━━━━━ DOCUMENT SEGMENT ━━━━━

The Eurekahedge Hedge Fund Index lost 4.6%1 in September, bringing average returns for the first nine months of 2008 to -7.7%, as hedge funds were able to stem drawdowns in a month that saw the S&P500 make its biggest single-day fall since 1987 (eventually finishing September down 9.1%), crude oil prices go into double-digit declines and the Dow Jones-AIG Commodity Index shed 11.6% on the month.
The month’s market movements came amid historic trigger events in the global financial markets, as the bankruptcy, taking over or bailing out of major, centuries-old institutions in the US and Europe brought the year-long subprime-triggered turmoil in the markets to a boil. Markets were further roiled by uncertainty over the US Treasury’s proposed US$700 billion bailout Bill and the Congressional debates surrounding it. In the wake of these market movements, regulators in the US and UK initiated (and later extended) unprecedented bans on short-selling of a wide basket of financial company stocks, with clauses on disclosure of existing short positions. These were quickly followed by similar bans in equity markets in Australia and Taiwan.
The shorting bans and attendant disclosure clauses, coupled with distress across some of the largest service providers to the hedge fund industry and anticipated redemption pressure from investors, weighed heavily on hedge fund managers during the month, and partially contributed to the month’s returns.
The chart below illustrates the current-month, previous-month and year-to-date returns across different regional mandates, reflecting a more pronounced negative trend in fund performance than August in light of the afore-mentioned market events. Evidently, declines in most regional hedge fund indices during September were not far from the global average, as the month’s market movements globally were dominated by weakness in the US financial sector. In Europe, however, the combined effect of problems at US and regional banks led to steeper declines in European hedge fund allocations (-6.7%).

━━━━━

WRITTEN TASK A »
From the listing, pull out word for word the lines starting at the line containing "Foto: Siegbert Hübner" and ending after the line containing "Video von Helmut Roland".
The hedge fund report and the listing come from separate, unrelated sources.

━━━━━ DATA EXTRACTS ━━━━━

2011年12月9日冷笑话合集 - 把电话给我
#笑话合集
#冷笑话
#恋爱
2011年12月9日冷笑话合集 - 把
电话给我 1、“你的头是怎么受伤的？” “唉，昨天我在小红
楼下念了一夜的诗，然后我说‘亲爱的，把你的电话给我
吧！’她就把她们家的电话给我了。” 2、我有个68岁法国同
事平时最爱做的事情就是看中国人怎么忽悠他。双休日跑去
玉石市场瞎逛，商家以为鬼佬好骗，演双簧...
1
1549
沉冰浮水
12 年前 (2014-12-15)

━━━━━
━━━━━ DATA EXTRACTS ━━━━━

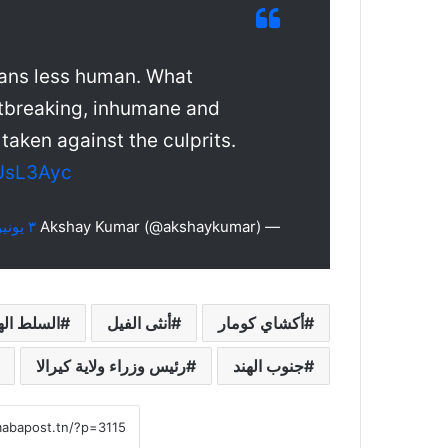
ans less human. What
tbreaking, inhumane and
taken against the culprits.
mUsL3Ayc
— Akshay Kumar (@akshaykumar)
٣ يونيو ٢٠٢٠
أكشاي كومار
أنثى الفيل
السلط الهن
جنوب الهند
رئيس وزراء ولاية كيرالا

━━━━━
━━━━━ DATA EXTRACTS ━━━━━

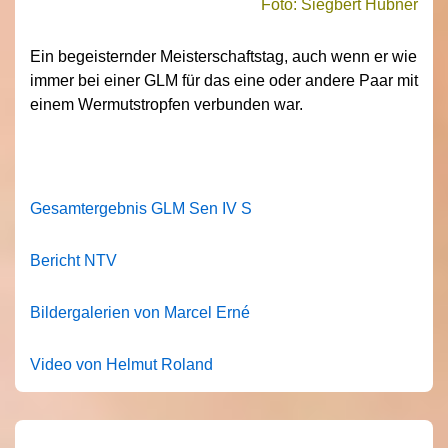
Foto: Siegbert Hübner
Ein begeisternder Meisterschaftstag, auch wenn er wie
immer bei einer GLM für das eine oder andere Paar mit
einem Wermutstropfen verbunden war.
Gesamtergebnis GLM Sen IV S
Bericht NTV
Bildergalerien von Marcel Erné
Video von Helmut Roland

━━━━━

WRITTEN TASK B »
Extend the hedge fund report with new text that picks up after its final sentence.

WRITTEN ANSWER A »
Foto: Siegbert Hübner
Ein begeisternder Meisterschaftstag, auch wenn er wie
immer bei einer GLM für das eine oder andere Paar mit
einem Wermutstropfen verbunden war.
Gesamtergebnis GLM Sen IV S
Bericht NTV
Bildergalerien von Marcel Erné
Video von Helmut Roland

WRITTEN ANSWER B »
Global Market Review
Global equity indices closed sharply lower in September as alarming news emanating from the financial sector heightened risk aversion and shot volatility up to record levels (the volatility index, VIX, finished the month at an all-time high of 46.72). The MSCI World Index fell 11% on the month. Among regional equities, the S&P500 shed 9%, while European bourses saw declines of 10-12% on average and in Asia, the Nikkei 225 fell 14% and the Hang Seng 15%.
Bond prices remained volatile although prices were range-bound and largely flat on the month. Credit markets, on the other hand, seized up in September as uncertainty surrounding the banking sector and the extent of government intervention grew, and interbank rates widened to record levels despite efforts by major central banks to assuage the liquidity crunch.
In the currency markets, the US dollar generally strengthened against most major currencies, on account of heightened risk aversion, a weakening UK economy, problems at major European banks and growing expectations of a rate cut announcement from the European Central Bank.
The uncertain outlook for the global economy also pushed commodity prices lower. Crude oil prices have come down from their all-time highs (in June) of US$150/barrel, falling for the third month in a row to US$100/barrel. There was, however, a mid-month surge as the US government’s bailout plan was expected to support energy demand when it was first announced.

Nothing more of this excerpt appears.